The hunt for the famed burial site of all those awful Atari E.T. cartridges has been brought to a halt by environmental regulators.

Among gamers, it is a place of legend: A secret graveyard, where Atari went to die. Back in 1982, Atari released a game based on the hit Steven Spielberg film E.T. that was so execrable it was forced to bury it – literally, so the story goes, somewhere in New Mexico.

But nothing stays buried forever, and last year two documentary film crews announced plans to seek out the long-lost landfill and dig up the stash. Filming on one of them was slated to start earlier this year, but now the whole thing has ground to a halt over state environmental regulations. A “waste excavation plan” submitted in February was found to be lacking in necessary detail and was thus rejected by New Mexico’s Sold Waste Bureau, which “noted many items that needed to addressed, included or clarified before the Bureau could approve the plan.”

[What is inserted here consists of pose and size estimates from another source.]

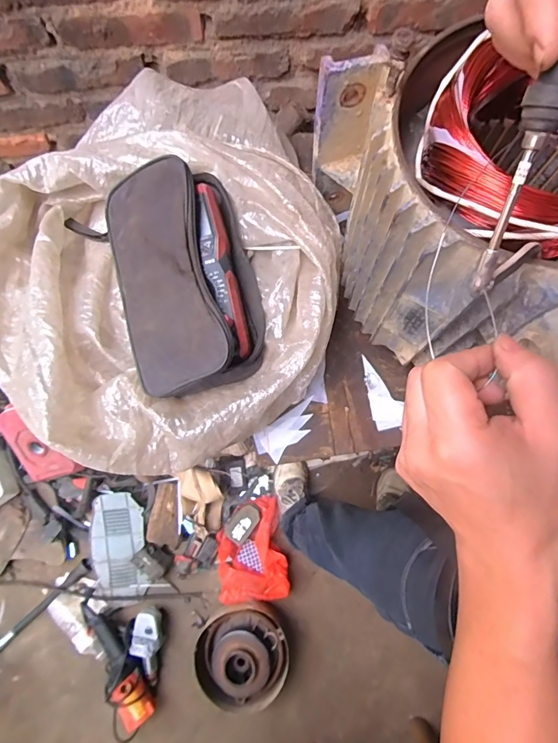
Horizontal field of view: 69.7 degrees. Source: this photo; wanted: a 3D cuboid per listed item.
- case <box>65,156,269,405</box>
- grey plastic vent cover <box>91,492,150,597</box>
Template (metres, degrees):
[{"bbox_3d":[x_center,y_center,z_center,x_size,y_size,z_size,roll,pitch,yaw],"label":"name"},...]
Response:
[{"bbox_3d":[-0.115,-0.100,0.407,0.172,0.051,0.242,-19,77,-4],"label":"case"},{"bbox_3d":[-0.486,0.524,1.204,0.175,0.038,0.305,-11,76,-2],"label":"grey plastic vent cover"}]

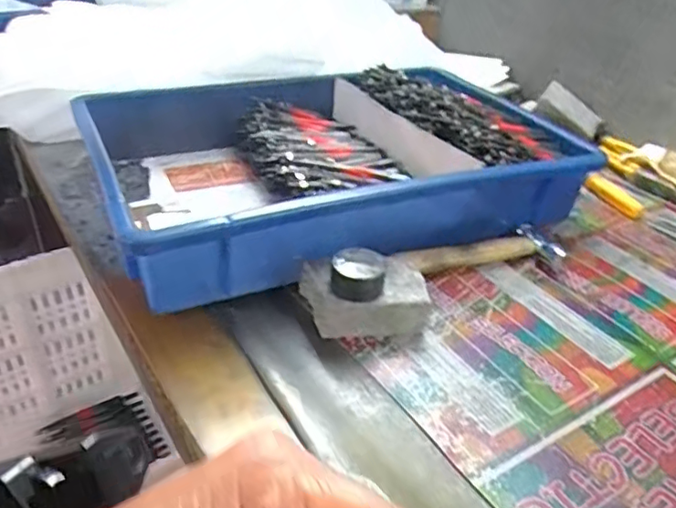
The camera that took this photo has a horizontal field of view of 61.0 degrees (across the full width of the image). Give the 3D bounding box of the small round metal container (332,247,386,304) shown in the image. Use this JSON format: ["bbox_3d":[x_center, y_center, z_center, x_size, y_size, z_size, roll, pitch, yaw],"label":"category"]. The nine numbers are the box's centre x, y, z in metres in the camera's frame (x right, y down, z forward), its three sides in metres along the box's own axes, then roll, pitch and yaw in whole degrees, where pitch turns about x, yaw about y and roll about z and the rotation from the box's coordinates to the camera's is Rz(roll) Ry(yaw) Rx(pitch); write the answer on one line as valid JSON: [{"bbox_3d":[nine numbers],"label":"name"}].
[{"bbox_3d":[0.014,0.015,0.393,0.035,0.027,0.034,2,34,-2],"label":"small round metal container"}]

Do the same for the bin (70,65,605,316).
[{"bbox_3d":[-0.008,-0.095,0.552,0.412,0.088,0.294,-14,38,-23],"label":"bin"}]

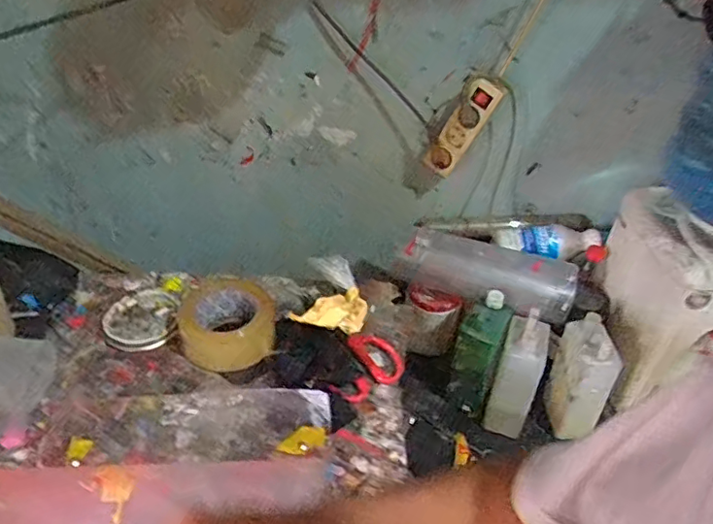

“No one is allowed to dig until the WEP is approved by the [Solid Waste and Ground Water Bureau],” New Mexico Environment Department spokesman Jim Winchester told the Alamogordo Daily News. “A WEP must be approved in advance of any excavation, and that includes even the city of Alamogordo.”

The excavation may proceed if the two companies involved, Fuel Entertainment and Lightbox Interactive, are able to satisfy regulators, but as of March 17 neither had submitted an updated plan. Lightbox Producer Catherine Pasciak did say, however, that the company still plans to make its film once it receives proper approval.